Kryminalne

Wróć

Podawał się za pracownika banku. 41-latka straciła 50 tys. zł

2022-04-05 16:54:32
Oszuści nie odpuszczają - tym razem podają się za pracowników banku. Ich ofiarą padła 41-letnia mieszkanka powiatu monieckiego.
Pixabay
Do monieckiej komendy zgłosiła się 41-latka, która przekazała policjantom, że została oszukana przez mężczyznę podającego się za pracownika banku.

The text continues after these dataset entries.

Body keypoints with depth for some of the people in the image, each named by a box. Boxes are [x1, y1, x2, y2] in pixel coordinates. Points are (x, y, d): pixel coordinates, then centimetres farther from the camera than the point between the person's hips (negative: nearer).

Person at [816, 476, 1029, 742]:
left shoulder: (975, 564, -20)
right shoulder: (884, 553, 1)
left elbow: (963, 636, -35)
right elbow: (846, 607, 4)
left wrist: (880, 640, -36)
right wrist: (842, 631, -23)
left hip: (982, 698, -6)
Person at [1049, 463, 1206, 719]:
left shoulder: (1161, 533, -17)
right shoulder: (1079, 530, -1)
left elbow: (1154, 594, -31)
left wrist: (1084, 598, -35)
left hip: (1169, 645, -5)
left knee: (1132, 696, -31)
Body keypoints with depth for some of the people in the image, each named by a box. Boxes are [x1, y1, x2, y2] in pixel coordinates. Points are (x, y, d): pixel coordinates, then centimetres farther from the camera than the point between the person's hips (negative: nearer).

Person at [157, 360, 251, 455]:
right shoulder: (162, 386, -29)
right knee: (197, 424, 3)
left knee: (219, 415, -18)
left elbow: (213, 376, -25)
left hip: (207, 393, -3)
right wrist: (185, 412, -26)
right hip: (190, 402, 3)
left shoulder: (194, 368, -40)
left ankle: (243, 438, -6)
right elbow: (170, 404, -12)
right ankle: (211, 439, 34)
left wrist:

- Jak opowiedziała mundurowym, sam telefon od konsultanta wydawał się wiarygodny, bo na jej aparacie wyświetlił się numer infolinii jej banku. Dzwoniący poinformował mieszkankę powiatu monieckiego, że ktoś próbował dokonać przelewów z jej konta. Mężczyzna polecił kobiecie zainstalować na telefonie aplikację, która miała poprawić poziom bezpieczeństwa i uchronić ją przed utratą pieniędzy - relacjonują funkcjonariusze z KPP Mońki.

Jak się okazało, rzekomy pracownik banku był oszustem, a zainstalowana aplikacja dała mu zdalny dostęp do urządzenia. W ten sposób oszust poznał login i hasło do konta bankowego 41-latki, które umożliwiły mu kradzież pieniędzy.

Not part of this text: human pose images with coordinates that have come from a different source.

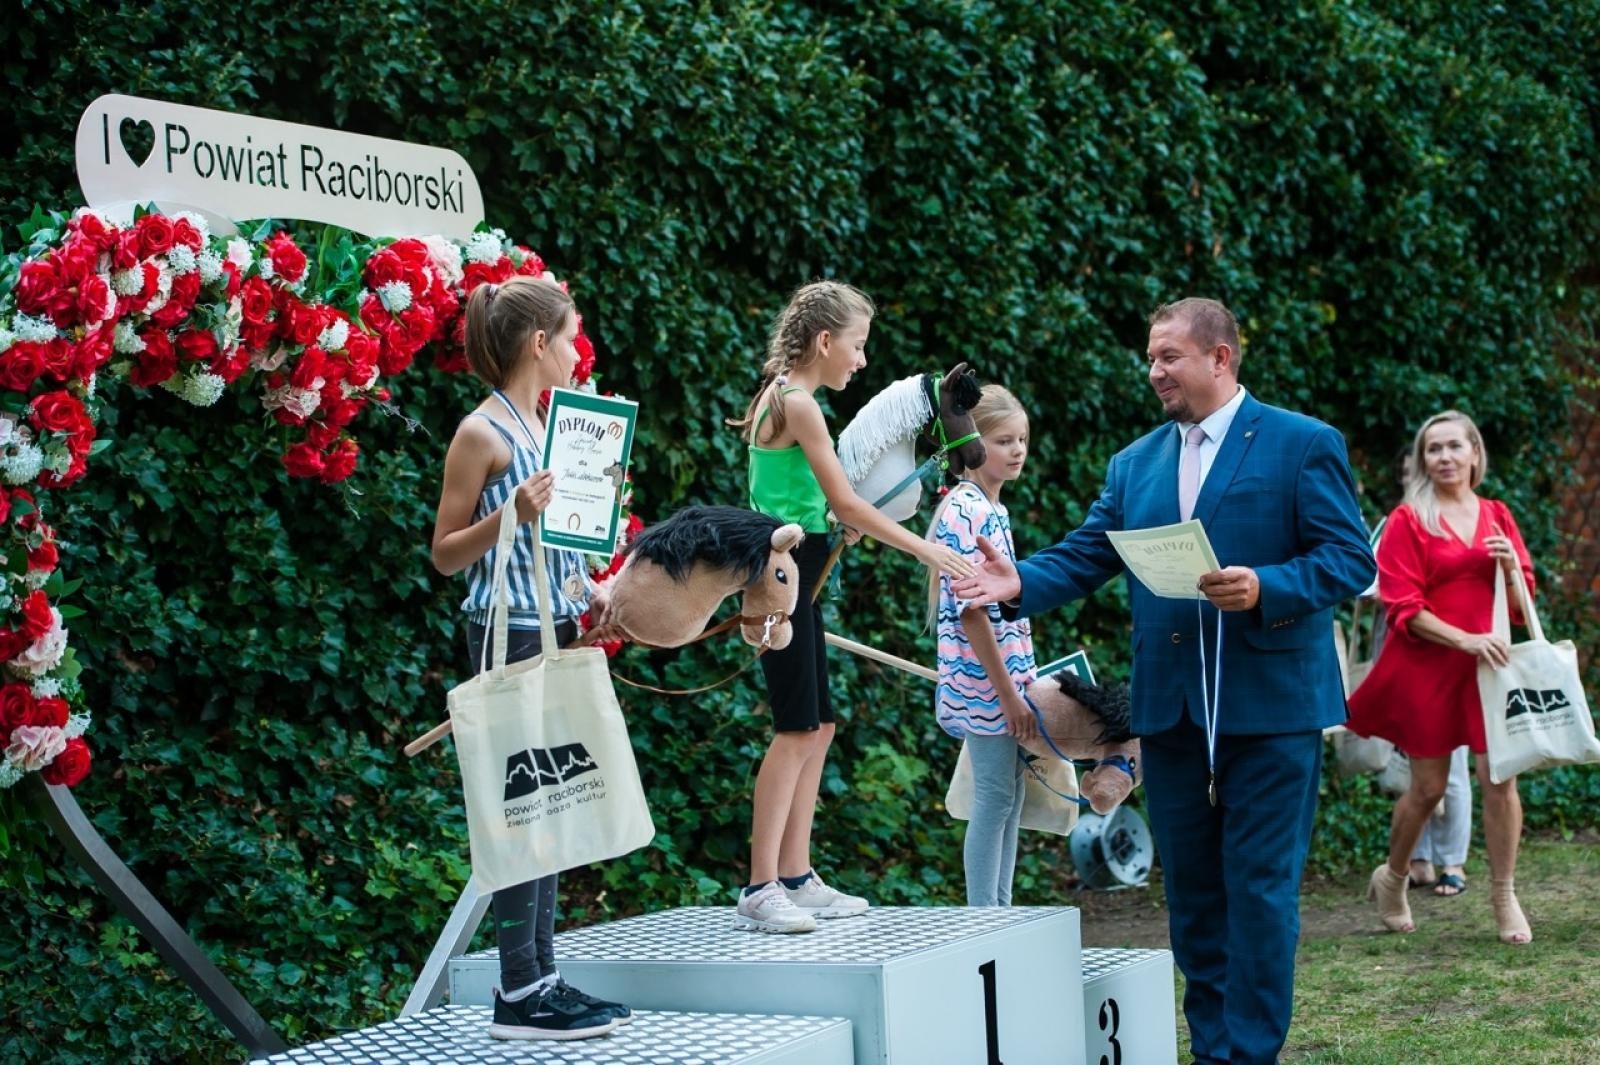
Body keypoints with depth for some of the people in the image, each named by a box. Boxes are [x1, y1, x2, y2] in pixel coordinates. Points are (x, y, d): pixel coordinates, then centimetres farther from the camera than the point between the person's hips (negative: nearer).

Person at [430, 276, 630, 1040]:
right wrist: (511, 516, -24)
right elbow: (445, 553, -10)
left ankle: (542, 979, 13)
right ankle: (519, 992, -4)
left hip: (556, 629, 9)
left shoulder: (542, 428, 14)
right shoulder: (482, 434, -10)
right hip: (511, 633, -9)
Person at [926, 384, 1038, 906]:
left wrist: (1020, 684, 17)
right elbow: (971, 612, -19)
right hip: (983, 683, -9)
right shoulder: (964, 512, -15)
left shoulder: (993, 510, 13)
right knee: (995, 798, -5)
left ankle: (999, 911, 16)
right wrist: (1008, 695, -18)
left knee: (1010, 796, 10)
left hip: (1006, 679, 9)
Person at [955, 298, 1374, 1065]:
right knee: (1190, 889, 10)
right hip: (1169, 708, 5)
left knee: (1260, 886, -3)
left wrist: (1265, 589, -23)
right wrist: (1020, 584, -12)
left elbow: (1350, 557, -8)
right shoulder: (1134, 463, 14)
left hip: (1271, 705, -5)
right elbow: (1084, 557, 7)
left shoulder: (1304, 446, -2)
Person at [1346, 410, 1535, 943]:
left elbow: (1522, 604, 12)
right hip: (1427, 665, -3)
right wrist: (1465, 639, -20)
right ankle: (1391, 879, 27)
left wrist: (1512, 567, -9)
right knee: (1428, 787, 4)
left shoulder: (1496, 516, 9)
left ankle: (1504, 897, 4)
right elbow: (1404, 609, -8)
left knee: (1499, 776, -7)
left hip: (1487, 664, 3)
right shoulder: (1408, 521, -2)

Po zainstalowaniu aplikacji kobieta kilkakrotnie odpowiedziała na SMS-y wysyłane przez oszusta, bo uwierzyła, że w ten sposób rzekomy konsultant zabezpieczy jej pieniądze na koncie. Gdy na telefon 41-latki zaczęły przychodzić wiadomości o dokonanych przelewach z jej rachunku, zorientowała się że coś jest nie tak i rozłączyła się z rozmówcą. Od razu zalogowała się na stronę banku i zauważyła, że z jej konta zostały dokonane 3 przelewy na prawie 50 tys. zł.

Policja przypomina, że pracownicy banków nigdy nie żądają od klientów podania loginu, hasła do konta ani tym bardziej kodów autoryzacyjnych. Każdy telefon od osoby podającej się za pracownika banku, która proponuje zainstalowanie oprogramowania na telefonie lub komputerze, jest telefonem od oszusta.